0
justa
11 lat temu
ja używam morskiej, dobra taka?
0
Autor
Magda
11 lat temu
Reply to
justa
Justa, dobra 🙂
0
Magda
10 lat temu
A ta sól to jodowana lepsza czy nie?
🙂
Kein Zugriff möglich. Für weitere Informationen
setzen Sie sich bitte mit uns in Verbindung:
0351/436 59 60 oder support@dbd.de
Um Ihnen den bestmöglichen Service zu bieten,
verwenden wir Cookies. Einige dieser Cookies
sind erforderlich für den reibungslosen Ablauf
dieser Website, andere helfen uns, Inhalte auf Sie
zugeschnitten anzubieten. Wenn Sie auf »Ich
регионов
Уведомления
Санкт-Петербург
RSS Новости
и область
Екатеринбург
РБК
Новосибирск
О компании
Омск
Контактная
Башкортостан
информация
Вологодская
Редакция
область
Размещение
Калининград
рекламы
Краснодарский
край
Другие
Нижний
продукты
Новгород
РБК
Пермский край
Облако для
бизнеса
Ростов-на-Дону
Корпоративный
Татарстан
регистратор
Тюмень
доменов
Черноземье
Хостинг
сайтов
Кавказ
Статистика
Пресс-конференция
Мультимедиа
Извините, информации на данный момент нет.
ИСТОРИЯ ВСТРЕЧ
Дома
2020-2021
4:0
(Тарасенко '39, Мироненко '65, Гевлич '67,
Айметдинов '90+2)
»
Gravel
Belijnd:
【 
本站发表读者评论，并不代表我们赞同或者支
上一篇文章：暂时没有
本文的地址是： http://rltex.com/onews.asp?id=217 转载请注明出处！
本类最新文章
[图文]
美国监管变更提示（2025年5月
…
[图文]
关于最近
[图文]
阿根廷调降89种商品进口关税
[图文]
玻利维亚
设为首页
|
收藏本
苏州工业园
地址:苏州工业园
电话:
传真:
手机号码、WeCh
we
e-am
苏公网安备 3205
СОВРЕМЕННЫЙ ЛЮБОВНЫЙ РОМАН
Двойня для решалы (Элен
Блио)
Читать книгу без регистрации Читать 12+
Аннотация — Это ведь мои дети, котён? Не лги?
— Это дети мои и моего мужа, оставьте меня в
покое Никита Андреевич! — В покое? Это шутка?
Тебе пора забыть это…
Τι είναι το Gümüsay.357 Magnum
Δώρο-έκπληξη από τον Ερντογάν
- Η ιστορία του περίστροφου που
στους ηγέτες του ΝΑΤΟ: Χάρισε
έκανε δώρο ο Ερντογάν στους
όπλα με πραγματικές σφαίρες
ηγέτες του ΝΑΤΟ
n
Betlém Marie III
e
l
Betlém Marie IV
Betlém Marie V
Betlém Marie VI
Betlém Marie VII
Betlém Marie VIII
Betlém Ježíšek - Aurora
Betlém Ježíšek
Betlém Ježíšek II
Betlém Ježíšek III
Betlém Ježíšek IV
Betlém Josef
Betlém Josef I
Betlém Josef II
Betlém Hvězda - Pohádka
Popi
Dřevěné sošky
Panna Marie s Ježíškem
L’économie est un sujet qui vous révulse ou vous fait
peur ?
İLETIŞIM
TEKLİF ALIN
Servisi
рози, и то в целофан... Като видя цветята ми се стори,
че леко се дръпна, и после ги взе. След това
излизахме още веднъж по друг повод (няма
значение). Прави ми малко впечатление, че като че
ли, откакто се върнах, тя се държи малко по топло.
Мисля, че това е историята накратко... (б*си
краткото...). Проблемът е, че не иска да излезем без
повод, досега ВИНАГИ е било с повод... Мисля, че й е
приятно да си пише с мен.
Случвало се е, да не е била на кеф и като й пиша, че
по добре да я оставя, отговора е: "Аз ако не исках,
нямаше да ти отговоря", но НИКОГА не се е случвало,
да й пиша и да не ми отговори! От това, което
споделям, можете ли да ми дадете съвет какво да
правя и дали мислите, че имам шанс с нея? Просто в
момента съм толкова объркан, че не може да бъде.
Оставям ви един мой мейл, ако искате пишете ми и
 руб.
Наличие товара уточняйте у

__Exercise details__.
Only lines holding the word "Ερντογάν" are wanted; list them all from the material.

__Solution to the problem__.
Δώρο-έκπληξη από τον Ερντογάν
έκανε δώρο ο Ερντογάν στους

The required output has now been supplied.